Handing the message to Gasa and Kumana, Kennedy watched the young islanders paddle away in their canoe and hoped they could elude the enemy to summon help. After traveling seven miles, the teens passed the coconut to Benjamin Kevu, another Solomon Island scout, who spoke fluent English. In turn, he relayed Kennedy’s predicament to an Australian coast watcher, Lt. Reginald Evans. He contacted the U.S. Navy with Kennedy’s request for rescue.
An American PT boat rendezvoused with JFK, who guided it through enemy waters and dangerous coral reefs to Olasana, where his crew remained hidden. After a harrowing week spent dodging the enemy and searching for sustenance, the 11 survivors of PT 109 headed back to base.
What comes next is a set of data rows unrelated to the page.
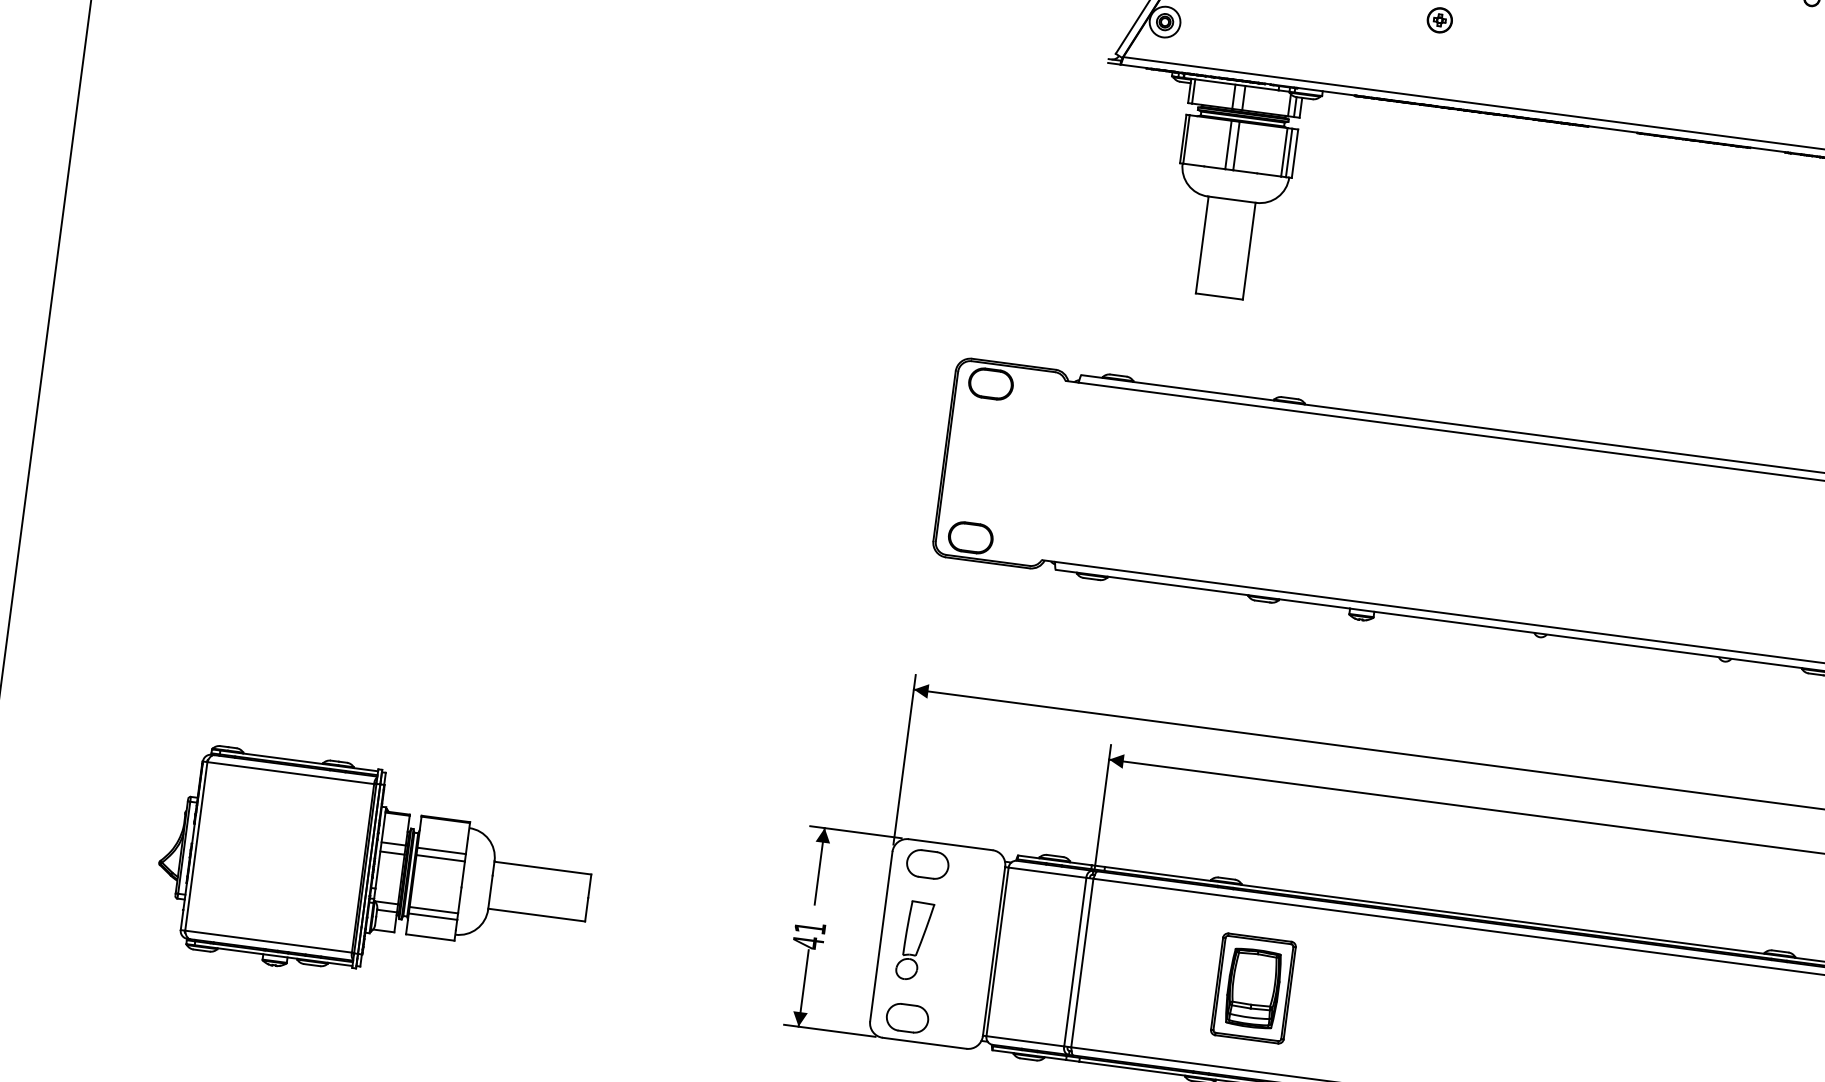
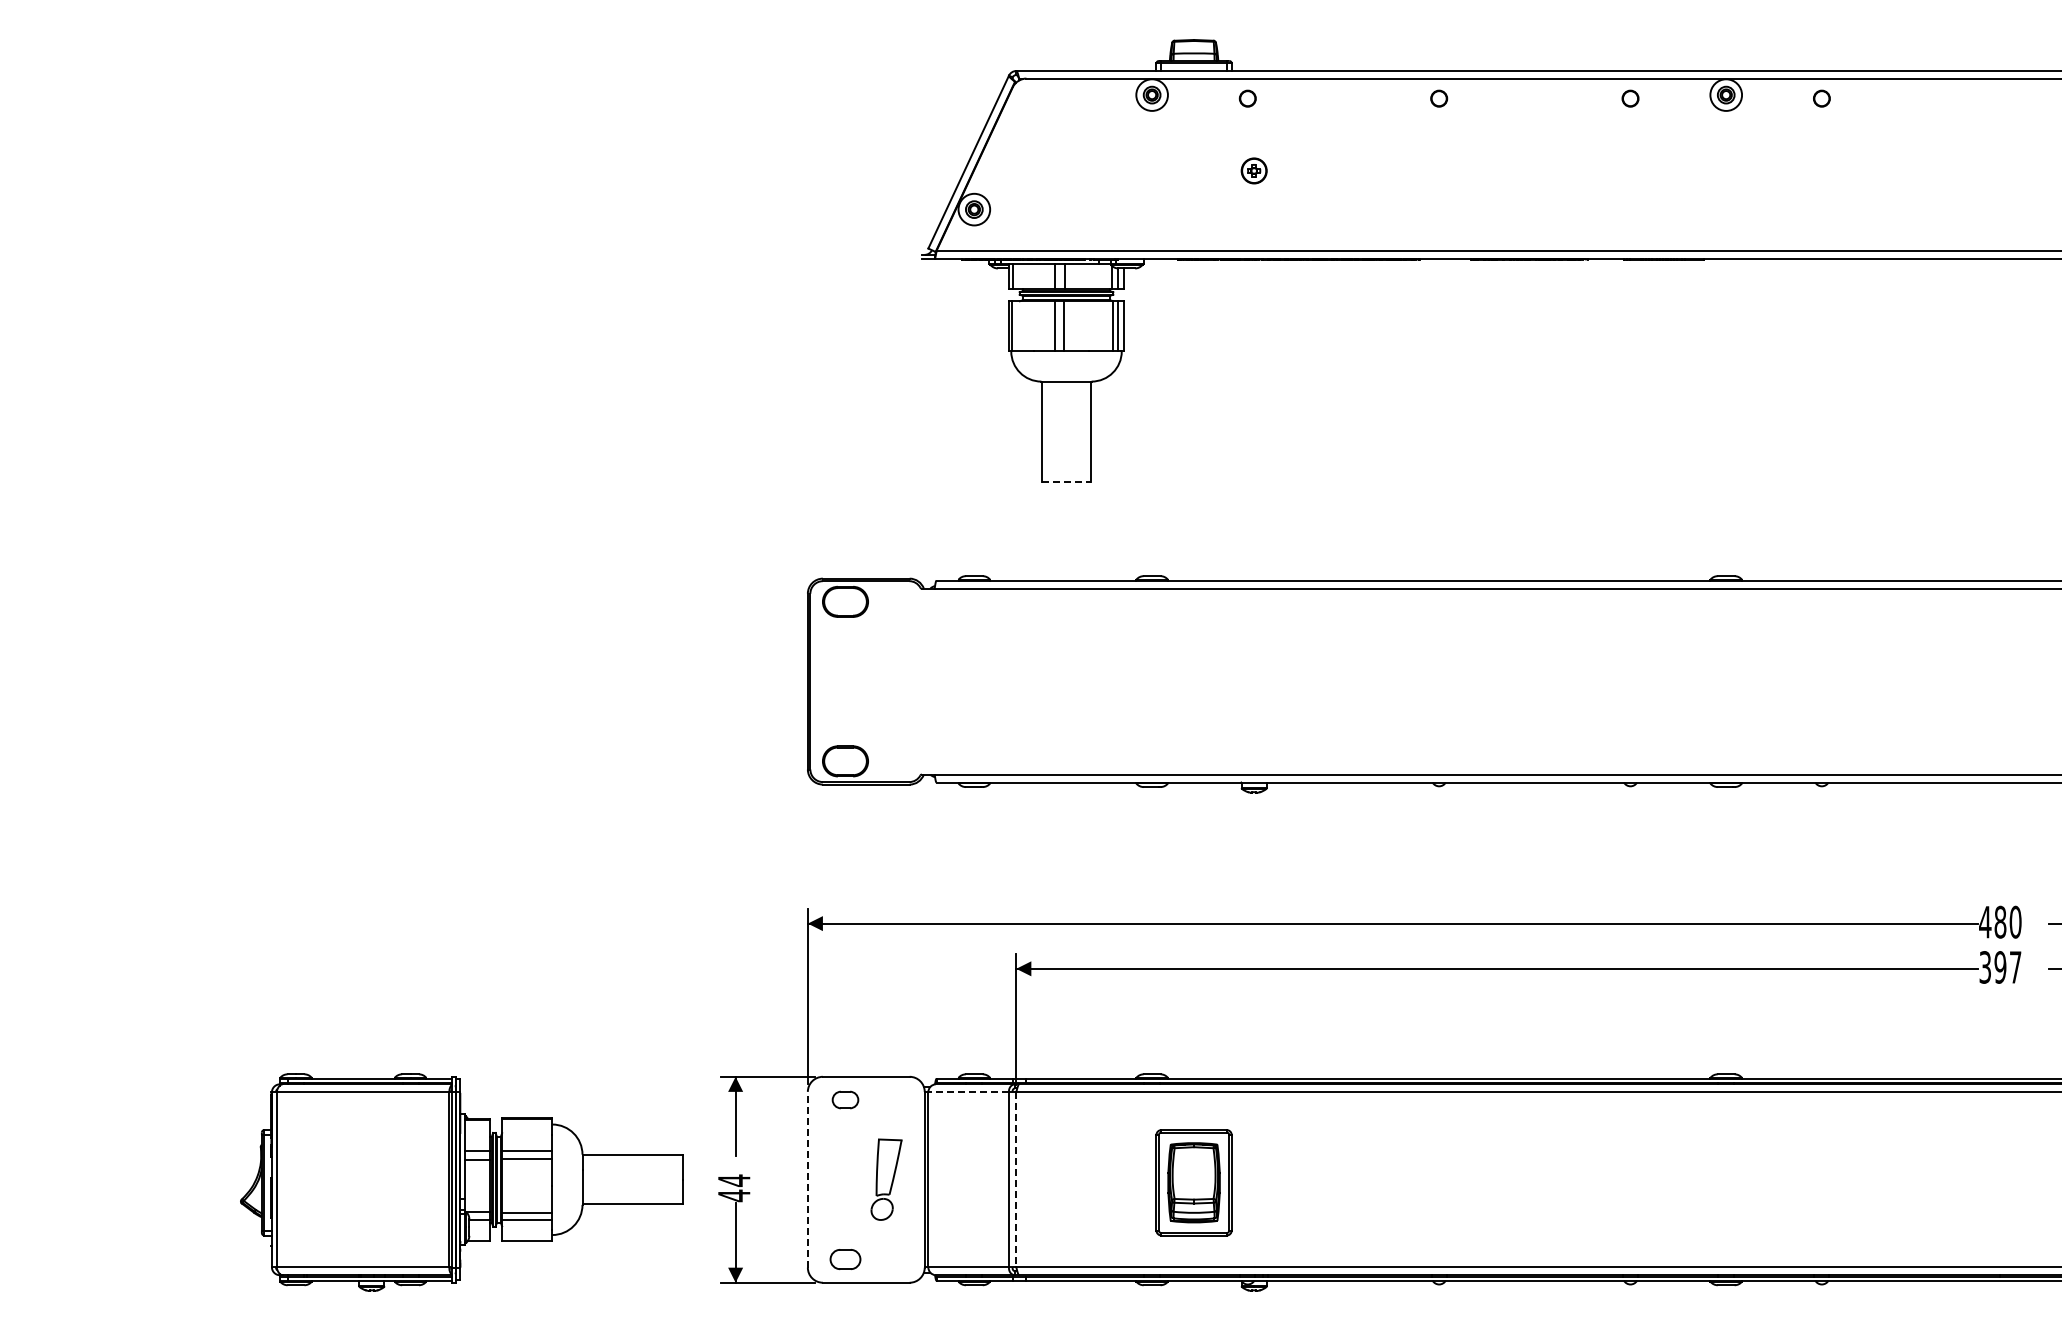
line: (1220, 297) -> (1067, 482), solid -> dashed
part: (927, 863) -> (845, 1099), size x0.6
part: (374, 872) -> (461, 1182), moved
line: (1047, 872) -> (968, 1092), solid -> dashed
text: (810, 927) -> (734, 1180), 41 -> 44
line: (881, 936) -> (807, 1179), solid -> dashed
part: (914, 940) -> (886, 1179), moved
line: (1082, 963) -> (1016, 1180), solid -> dashed
part: (907, 1018) -> (845, 1259), size x0.7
Bill Johnston, the doomed boat’s engineer, observed, “Lt. Kennedy was one hell of a man. … I didn’t pick him for my skipper, but I kept thanking God that the Navy picked him for me.”
In fighting for his crew’s survival against immense odds, Kennedy’s physical courage, admirable leadership, unshakable optimism, creative resourcefulness, and staunch perseverance prompted the Navy to award him the Navy and Marine Corps Medal.
Kennedy, with typical self-effacement, would comment that his heroism was “involuntary. They sank my boat.” His loyal crew rode atop a recreation of PT 109 in JFK’s 1961 inaugural parade. From the reviewing stand, the new president saluted his comrades in arms, and they returned the gesture. The president invited Gasa and Kumana to the inauguration (though they couldn’t attend); posed for photos with a model of the 109, which he kept nearby on an Oval Office shelf; welcomed to the White House his rescuers, Kevu and Evans, who had received the SOS coconut almost two decades earlier; and advised producers of the movie “PT 109,” starring Cliff Robertson as JFK, based on a 1961 book.
In each office where Kennedy served, from Capitol Hill to 1600 Pennsylvania Avenue, the Naru Island coconut occupied a place of honor. In his congressional office, it sat on the mantel, but it was most prominent in every photo of his Oval Office desk, at the front right, as he looked across the room.
Once the Kennedy Library opened in 1979, the coconut and a reproduction of the president’s Resolute Desk went on display. When his daughter Caroline became U.S. ambassador to Japan in 2013, she wanted to share with the Japanese her father’s war experiences. Obtaining permission from the National Archives to send the coconut back to the Pacific from whence it came, the JFK Library flew it in a passenger seat to Japan. Ambassador Kennedy also met with the elderly widow of the Amigiri’s captain and sipped tea with her.
By the commemoration of Kennedy’s centennial in 2017, the coconut had gained such notoriety that the JFK Library’s Gift Shop began selling reproductions of it for $75. Now anyone can own a facsimile of this White House memento that saved a future president, who would become the first of six Navy veterans to win the nation’s highest office.